How to complete this task ▸
Lines of the data that contain the word "backpack" are the ones to copy.

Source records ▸
━━━━

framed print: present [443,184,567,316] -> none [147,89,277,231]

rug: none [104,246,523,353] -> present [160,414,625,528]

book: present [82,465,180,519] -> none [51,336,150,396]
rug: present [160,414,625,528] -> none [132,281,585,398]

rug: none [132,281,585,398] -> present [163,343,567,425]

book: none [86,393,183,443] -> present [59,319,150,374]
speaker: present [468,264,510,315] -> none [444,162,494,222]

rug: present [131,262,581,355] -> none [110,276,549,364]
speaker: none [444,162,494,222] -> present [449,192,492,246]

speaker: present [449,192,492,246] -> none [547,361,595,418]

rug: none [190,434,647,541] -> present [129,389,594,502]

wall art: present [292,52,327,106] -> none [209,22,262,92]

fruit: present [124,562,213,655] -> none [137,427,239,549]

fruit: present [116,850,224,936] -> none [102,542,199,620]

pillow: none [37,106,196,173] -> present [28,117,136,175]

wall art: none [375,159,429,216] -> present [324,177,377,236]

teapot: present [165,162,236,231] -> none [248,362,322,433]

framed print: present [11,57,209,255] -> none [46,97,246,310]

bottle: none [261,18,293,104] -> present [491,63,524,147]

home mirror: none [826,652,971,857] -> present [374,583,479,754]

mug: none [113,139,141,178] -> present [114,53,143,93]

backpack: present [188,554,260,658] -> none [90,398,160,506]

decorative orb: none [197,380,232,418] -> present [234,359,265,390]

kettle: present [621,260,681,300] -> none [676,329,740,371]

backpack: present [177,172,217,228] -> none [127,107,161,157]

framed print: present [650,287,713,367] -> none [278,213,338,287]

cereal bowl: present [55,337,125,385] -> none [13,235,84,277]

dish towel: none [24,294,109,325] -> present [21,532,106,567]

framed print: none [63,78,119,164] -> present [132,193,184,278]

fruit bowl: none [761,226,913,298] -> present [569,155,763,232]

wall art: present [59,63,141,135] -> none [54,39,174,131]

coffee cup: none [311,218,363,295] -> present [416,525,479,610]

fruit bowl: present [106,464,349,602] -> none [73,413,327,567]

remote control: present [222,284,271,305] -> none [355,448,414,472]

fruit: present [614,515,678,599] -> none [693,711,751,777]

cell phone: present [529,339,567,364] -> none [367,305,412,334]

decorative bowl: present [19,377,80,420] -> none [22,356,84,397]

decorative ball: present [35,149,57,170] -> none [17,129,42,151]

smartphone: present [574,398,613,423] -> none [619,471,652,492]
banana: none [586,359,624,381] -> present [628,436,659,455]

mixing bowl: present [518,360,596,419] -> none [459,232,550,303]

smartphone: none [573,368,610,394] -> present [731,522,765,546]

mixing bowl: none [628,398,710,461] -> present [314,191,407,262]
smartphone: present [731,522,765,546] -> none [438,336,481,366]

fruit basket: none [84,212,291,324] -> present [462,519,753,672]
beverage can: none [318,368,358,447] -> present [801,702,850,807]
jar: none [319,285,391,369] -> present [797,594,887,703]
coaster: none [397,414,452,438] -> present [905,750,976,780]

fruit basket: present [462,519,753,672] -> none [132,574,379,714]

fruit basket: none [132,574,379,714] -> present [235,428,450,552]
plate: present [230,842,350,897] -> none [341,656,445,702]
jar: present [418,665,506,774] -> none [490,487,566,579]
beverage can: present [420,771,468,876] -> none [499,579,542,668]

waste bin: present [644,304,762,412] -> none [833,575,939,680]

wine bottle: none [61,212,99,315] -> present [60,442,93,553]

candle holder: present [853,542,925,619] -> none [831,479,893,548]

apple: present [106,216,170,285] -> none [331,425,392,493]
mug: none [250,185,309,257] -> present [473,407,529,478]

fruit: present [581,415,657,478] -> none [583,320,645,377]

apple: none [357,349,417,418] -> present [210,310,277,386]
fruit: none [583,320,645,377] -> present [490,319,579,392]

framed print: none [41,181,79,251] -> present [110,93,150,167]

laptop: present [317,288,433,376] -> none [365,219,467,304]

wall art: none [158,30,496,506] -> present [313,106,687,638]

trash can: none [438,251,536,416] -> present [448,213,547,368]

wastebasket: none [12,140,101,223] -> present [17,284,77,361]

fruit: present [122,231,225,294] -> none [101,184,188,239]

━━━━

Task output ▸
backpack: present [188,554,260,658] -> none [90,398,160,506]
backpack: present [177,172,217,228] -> none [127,107,161,157]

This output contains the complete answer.